Report on Galeras (Colombia) — 17 September-23 September 2008
Smithsonian / US Geological Survey Weekly Volcanic Activity Report, 17 September-23 September 2008
Managing Editor: Sally Kuhn Sennert
Please cite this report as:
Global Volcanism Program, 2008. Report on Galeras (Colombia). In: Sennert, S K (ed.), Weekly Volcanic Activity Report, 17 September-23 September 2008. Smithsonian Institution and US Geological Survey.
1.22°N, 77.37°W; summit elev. 4276 m
All times are local (unless otherwise noted)

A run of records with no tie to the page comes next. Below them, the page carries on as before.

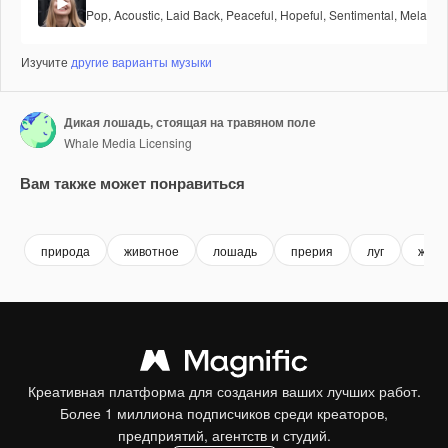
Pop
,
Acoustic
,
Laid Back
,
Peaceful
,
Hopeful
,
Sentimental
,
Melancho
Изучите
другие варианты музыки
Дикая лошадь, стоящая на травяном поле
Whale Media Licensing
Вам также может понравиться
Premium
Premium
Сгенерировано с помощью ИИ
Premium
Premium
природа
животное
лошадь
прерия
луг
жива
Креативная платформа для создания ваших лучших работ.
Более 1 миллиона подписчиков среди креаторов,
предприятий, агентств и студий.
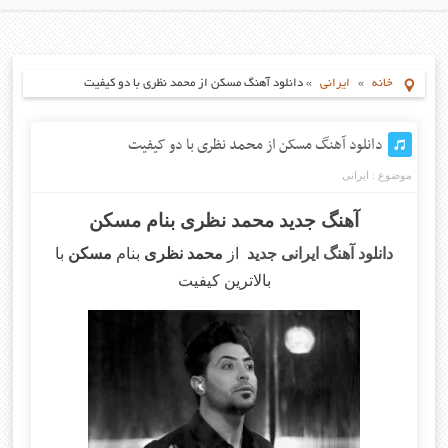
خانه
»
ایرانی
»
دانلود آهنگ مسکن از محمد نظری با دو کیفیت
دانلود آهنگ مسکن از محمد نظری با دو کیفیت
موضوع :
ایرانی
آهنگ جدید محمد نظری بنام مسکن
دانلود آهنگ ایرانی جدید
از
محمد نظری
بنام
مسکن
با
بالاترین کیفیت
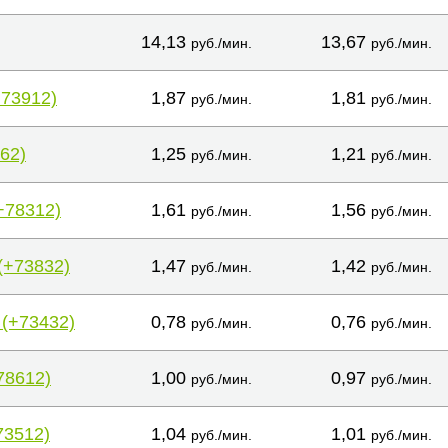
14,13
13,67
руб./мин.
руб./мин.
+73912)
1,87
1,81
руб./мин.
руб./мин.
62)
1,25
1,21
руб./мин.
руб./мин.
+78312)
1,61
1,56
руб./мин.
руб./мин.
(+73832)
1,47
1,42
руб./мин.
руб./мин.
 (+73432)
0,78
0,76
руб./мин.
руб./мин.
78612)
1,00
0,97
руб./мин.
руб./мин.
73512)
1,04
1,01
руб./мин.
руб./мин.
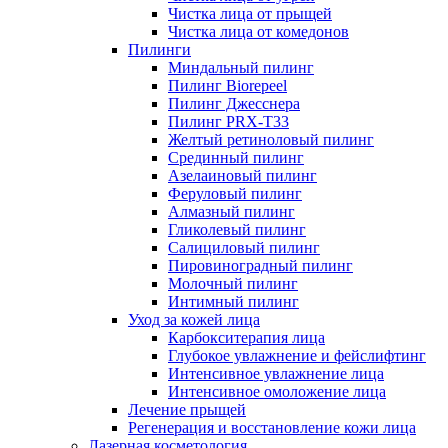
Чистка лица от прыщей
Чистка лица от комедонов
Пилинги
Миндальный пилинг
Пилинг Biorepeel
Пилинг Джесснера
Пилинг PRX-T33
Желтый ретиноловый пилинг
Срединный пилинг
Азелаиновый пилинг
Феруловый пилинг
Алмазный пилинг
Гликолевый пилинг
Салициловый пилинг
Пировиноградный пилинг
Молочный пилинг
Интимный пилинг
Уход за кожей лица
Карбокситерапия лица
Глубокое увлажнение и фейслифтинг
Интенсивное увлажнение лица
Интенсивное омоложение лица
Лечение прыщей
Регенерация и восстановление кожи лица
Лазерная косметология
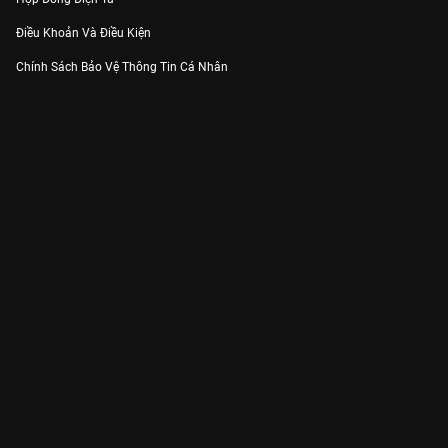
Điều Khoản Và Điều Kiện
Chính Sách Bảo Vệ Thông Tin Cá Nhân
Chính Sách Bảo Vệ Người Tiêu Dùng Dễ Bị Tổn Thương
Thỏa Thuận Sử Dụng Dịch Vụ Mạng Xã Hội
THÔNG TIN
Thông Báo
Trung Tâm Hỗ Trợ
Liên Hệ
Góp Ý
Công ty Cổ phần VieON - Địa chỉ: Tầng 5, 222 Pasteur, Phường Xuân Hòa,
Thành phố Hồ Chí Minh
Email:
support@vieon.vn
| Hotline:
1800.599.920
(miễn phí)
Giấy phép Cung cấp Dịch vụ Phát thanh, Truyền hình trả tiền số 247/GP-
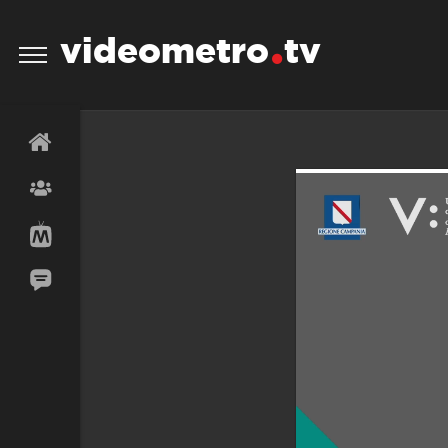
videometro
tv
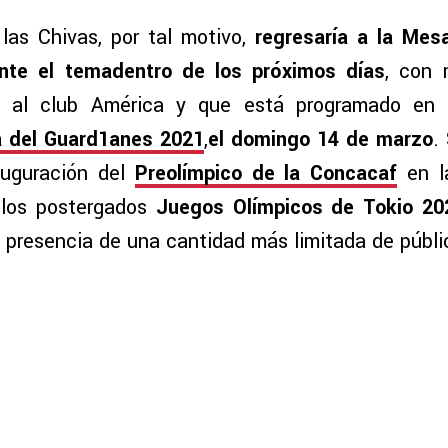
 las Chivas, por tal motivo,
regresaría a la Mes
nte el temadentro de los próximos días
, con 
 al club América y que está programado en
 del Guard1anes 2021
,
el domingo 14 de marzo
.
auguración del
Preolímpico de la Concacaf
en la
a los postergados
Juegos Olímpicos de Tokio 20
a presencia de una cantidad más limitada de públi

INGEOMINAS reported that incandescence was observed in Galeras's crater during an overflight on 19 September. Thermal images revealed a significant anomaly from the cone in the main crater that measured 550 degrees Celsius; other anomalies on the sides of the cone measured 270 degrees Celsius. Sulfur dioxide values were near 8,200 tonnes. Further measurements during 19-23 September revealed temperatures between 500 and 600 degrees Celsius and sulfur dioxide values between 3,000 and 5,200 tonnes.
Geologic Background. Galeras, a stratovolcano with a large breached caldera located immediately west of the city of Pasto, is one of Colombia's most frequently active volcanoes. The dominantly andesitic complex has been active for more than 1 million years, and two major caldera collapse eruptions took place during the late Pleistocene. Long-term extensive hydrothermal alteration has contributed to large-scale edifice collapse on at least three occasions, producing debris avalanches that swept to the west and left a large horseshoe-shaped caldera inside which the modern cone has been constructed. Major explosive eruptions since the mid-Holocene have produced widespread tephra deposits and pyroclastic flows that swept all but the southern flanks. A central cone slightly lower than the caldera rim has been the site of numerous small-to-moderate historical eruptions since the time of the Spanish conquistadors.